This type of plan provides for deferred sharing of employer profits with employees. Contributions to the plan are usually discretionary, a feature many employers find desirable if they are not certain how much they can contribute to a plan from year to year. Profit sharing plans may be designed to allocate profits based on a percentage of pay, job classifications or units based on a combination of salary and hours worked.
This type of plan allows for pre-tax employee salary deferral contributions. The annual employee salary deferral is limited by law to $18,000 for the calendar year 2015 and 2016. Employees over age 50 may defer an additional "catch-up" amount of $6,000. Employers may contribute discretionary matching and/or profit sharing contributions. The employer is limited to 25% of total eligible compensation between all forms of contribution, although individuals within the group may have higher contribution rates. Salary deferrals are not included in this limitation. The plan should be communicated in such a way as to encourage high levels of participation, both initially and in the future, by employees at all levels of the organization.
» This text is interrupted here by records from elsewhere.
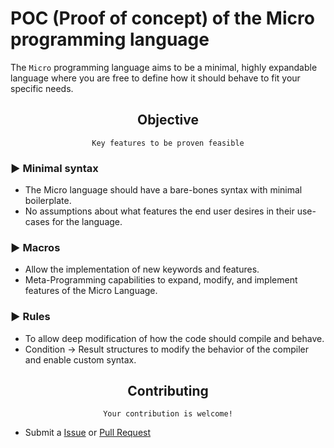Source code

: # POC (Proof of concept) of the Micro programming language

The `Micro` programming language aims to be a minimal, highly expandable language where you are free to define how it should behave to fit your specific needs.

<div align="center"><h2>Objective</h2>

`Key features to be proven feasible`

</div>

### :arrow_forward: Minimal syntax

- The Micro language should have a bare-bones syntax with minimal boilerplate.
- No assumptions about what features the end user desires in their use-cases for the language.

### :arrow_forward: Macros
- Allow the implementation of new keywords and features.
- Meta-Programming capabilities to expand, modify, and implement features of the Micro Language.

### :arrow_forward: Rules
- To allow deep modification of how the code should compile and behave.
- Condition -> Result structures to modify the behavior of the compiler and enable custom syntax.

<div align="center"><h2>Contributing</h2>

`Your contribution is welcome!`

</div>

- Submit a [Issue](https://github.com/micro-lang/poc/issues/new) or  [Pull Request](https://github.com/micro-lang/poc/pulls)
In this type of 401(k) Plan, the employer Safe Harbor contributions are defined as a percentage of compensation and are determined prior to the start of each plan year. By committing to the fixed profit sharing or matching Safe Harbor formula the Employer is able to avoid the complicated discrimination testing which often limits contributions by the highly compensated employees under traditional 401(k) Plans. The annual employee salary deferral is limited by law to $18,000 for the calendar years 2015 and 2016. Employees over age 50 may defer an additional "catch-up" amount of $6,000.
This plan type pre-defines the dollar amount of employees' retirement benefits. The employer has minimum funding requirements, regardless of profitability. Benefits received at retirement are limited to $210,000 per year (2015 and 2016). This maximum amount increases each year for cost of living adjustments.
A traditional Defined Benefit Plan defines the retirement benefit in terms of a monthly benefit that each participant will receive at retirement. The monthly benefit is usually based on a participant's compensation, the benefit formula and their years of participation. A Cash Balance Plan defines the retirement benefit in terms of a theoretical account. The plan defines what the theoretical contribution (pay credit) and interest accumulation rate will be for each participant. A Cash Balance Plan is usually easier for participants to understand and appreciate the value of their benefits, since the participant statements reflect an annual account balance, while the statements for a traditional Defined Benefit Plan reflect the value of a monthly annuity commencing at Normal Retirement Date. Defined Benefit Plans, including Cash Balance Plans do not allow for participant investment direction.